[Opening Records provided section]

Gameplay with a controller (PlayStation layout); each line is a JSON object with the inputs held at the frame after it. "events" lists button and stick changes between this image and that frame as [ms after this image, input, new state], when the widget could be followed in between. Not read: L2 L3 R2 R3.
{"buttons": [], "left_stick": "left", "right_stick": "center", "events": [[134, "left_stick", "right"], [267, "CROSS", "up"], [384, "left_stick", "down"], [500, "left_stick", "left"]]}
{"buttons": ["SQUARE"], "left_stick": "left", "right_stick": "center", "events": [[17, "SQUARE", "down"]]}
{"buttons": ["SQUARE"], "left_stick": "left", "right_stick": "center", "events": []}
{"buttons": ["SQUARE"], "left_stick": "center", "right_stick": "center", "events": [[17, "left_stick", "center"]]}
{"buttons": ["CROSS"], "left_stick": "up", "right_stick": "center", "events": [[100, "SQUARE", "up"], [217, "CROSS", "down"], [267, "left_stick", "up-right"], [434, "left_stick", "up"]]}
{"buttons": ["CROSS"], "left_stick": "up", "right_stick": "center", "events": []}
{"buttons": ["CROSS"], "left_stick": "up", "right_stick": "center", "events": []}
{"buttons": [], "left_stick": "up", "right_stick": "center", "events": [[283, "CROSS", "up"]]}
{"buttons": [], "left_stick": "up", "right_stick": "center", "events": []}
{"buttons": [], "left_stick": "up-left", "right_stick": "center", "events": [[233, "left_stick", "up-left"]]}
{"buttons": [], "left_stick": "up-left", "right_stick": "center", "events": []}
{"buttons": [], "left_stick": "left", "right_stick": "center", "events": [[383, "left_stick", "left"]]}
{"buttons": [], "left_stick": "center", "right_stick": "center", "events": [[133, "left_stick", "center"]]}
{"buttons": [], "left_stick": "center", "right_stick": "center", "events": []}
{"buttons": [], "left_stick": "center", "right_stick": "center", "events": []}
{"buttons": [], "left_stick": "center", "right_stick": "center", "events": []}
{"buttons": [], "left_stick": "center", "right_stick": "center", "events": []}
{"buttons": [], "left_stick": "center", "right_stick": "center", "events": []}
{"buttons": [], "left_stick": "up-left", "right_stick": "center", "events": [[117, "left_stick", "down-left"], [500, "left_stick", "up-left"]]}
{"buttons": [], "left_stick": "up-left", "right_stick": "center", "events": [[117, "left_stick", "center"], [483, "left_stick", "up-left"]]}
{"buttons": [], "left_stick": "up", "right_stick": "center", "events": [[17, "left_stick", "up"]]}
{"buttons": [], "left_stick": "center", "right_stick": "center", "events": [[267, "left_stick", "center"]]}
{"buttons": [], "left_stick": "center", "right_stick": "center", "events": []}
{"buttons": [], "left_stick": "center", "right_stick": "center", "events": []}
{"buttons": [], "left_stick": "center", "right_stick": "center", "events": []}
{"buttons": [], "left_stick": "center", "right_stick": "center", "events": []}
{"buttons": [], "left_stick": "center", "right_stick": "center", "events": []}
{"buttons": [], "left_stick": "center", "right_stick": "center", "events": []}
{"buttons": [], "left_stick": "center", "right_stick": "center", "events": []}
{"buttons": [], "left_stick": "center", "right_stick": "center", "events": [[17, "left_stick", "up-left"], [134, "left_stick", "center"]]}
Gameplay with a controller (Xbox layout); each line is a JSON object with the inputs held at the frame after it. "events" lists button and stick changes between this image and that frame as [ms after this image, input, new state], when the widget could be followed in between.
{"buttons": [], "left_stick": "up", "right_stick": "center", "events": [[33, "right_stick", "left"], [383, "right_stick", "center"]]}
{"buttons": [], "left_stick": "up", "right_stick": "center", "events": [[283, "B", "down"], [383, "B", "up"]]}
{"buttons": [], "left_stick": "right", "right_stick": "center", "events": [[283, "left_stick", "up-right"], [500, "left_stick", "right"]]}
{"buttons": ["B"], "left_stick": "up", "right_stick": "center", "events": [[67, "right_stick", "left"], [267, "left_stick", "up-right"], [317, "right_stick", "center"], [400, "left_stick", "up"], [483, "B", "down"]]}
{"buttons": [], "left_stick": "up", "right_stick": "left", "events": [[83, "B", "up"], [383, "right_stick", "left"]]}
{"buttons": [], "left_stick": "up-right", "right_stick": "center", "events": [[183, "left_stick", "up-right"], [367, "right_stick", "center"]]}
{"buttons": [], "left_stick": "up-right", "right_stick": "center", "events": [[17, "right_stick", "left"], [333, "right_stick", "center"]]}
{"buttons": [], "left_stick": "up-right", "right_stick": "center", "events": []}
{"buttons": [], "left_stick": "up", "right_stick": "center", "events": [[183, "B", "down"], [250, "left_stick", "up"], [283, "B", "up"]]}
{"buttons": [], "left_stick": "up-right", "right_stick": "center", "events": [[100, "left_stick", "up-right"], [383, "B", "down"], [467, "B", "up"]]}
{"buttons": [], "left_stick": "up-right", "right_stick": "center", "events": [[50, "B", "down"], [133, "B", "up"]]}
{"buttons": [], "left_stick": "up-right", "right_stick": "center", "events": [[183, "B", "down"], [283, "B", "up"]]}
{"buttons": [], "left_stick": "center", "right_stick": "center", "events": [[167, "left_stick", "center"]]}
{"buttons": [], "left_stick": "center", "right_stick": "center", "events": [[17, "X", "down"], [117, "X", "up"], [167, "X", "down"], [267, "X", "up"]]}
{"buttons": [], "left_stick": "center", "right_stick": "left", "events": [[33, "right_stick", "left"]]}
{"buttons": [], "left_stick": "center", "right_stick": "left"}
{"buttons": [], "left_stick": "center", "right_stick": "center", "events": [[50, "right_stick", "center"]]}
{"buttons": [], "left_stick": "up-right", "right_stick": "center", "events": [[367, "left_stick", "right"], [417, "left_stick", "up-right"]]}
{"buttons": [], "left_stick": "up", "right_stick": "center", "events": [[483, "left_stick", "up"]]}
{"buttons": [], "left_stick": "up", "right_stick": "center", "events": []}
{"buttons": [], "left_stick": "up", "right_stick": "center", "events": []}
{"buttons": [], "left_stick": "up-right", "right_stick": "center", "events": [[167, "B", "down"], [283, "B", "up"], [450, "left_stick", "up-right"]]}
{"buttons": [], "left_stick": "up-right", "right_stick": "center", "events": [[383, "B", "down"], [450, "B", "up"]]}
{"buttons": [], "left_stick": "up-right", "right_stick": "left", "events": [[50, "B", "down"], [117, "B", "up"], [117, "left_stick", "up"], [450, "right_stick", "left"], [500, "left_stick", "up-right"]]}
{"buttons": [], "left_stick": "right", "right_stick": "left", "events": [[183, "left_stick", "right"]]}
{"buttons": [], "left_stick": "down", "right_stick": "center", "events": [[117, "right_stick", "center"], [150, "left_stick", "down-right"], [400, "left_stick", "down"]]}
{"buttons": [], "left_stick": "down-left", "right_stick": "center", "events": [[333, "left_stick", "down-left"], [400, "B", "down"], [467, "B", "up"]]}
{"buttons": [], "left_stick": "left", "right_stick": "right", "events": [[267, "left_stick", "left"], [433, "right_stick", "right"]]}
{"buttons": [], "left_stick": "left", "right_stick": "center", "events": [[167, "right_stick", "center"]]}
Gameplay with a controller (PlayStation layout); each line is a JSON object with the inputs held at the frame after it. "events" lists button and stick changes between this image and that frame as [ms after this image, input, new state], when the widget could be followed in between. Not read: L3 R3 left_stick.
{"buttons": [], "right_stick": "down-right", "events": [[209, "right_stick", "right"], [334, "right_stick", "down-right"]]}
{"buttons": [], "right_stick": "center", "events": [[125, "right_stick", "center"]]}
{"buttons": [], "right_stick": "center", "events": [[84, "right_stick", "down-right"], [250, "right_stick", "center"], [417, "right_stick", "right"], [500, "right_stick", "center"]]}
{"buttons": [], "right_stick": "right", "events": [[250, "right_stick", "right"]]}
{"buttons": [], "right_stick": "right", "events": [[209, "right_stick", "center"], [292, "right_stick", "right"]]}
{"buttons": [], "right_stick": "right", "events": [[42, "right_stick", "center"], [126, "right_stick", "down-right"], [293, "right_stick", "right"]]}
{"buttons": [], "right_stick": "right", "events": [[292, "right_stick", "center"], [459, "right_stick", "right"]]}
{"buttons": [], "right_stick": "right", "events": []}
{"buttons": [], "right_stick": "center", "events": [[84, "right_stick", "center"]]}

[Closing Records provided section]

Aim of the task:
The answer must consist of every line from the listing above that includes the word "input".

Completed task:
Gameplay with a controller (PlayStation layout); each line is a JSON object with the inputs held at the frame after it. "events" lists button and stick changes between this image and that frame as [ms after this image, input, new state], when the widget could be followed in between. Not read: L2 L3 R2 R3.
Gameplay with a controller (Xbox layout); each line is a JSON object with the inputs held at the frame after it. "events" lists button and stick changes between this image and that frame as [ms after this image, input, new state], when the widget could be followed in between.
Gameplay with a controller (PlayStation layout); each line is a JSON object with the inputs held at the frame after it. "events" lists button and stick changes between this image and that frame as [ms after this image, input, new state], when the widget could be followed in between. Not read: L3 R3 left_stick.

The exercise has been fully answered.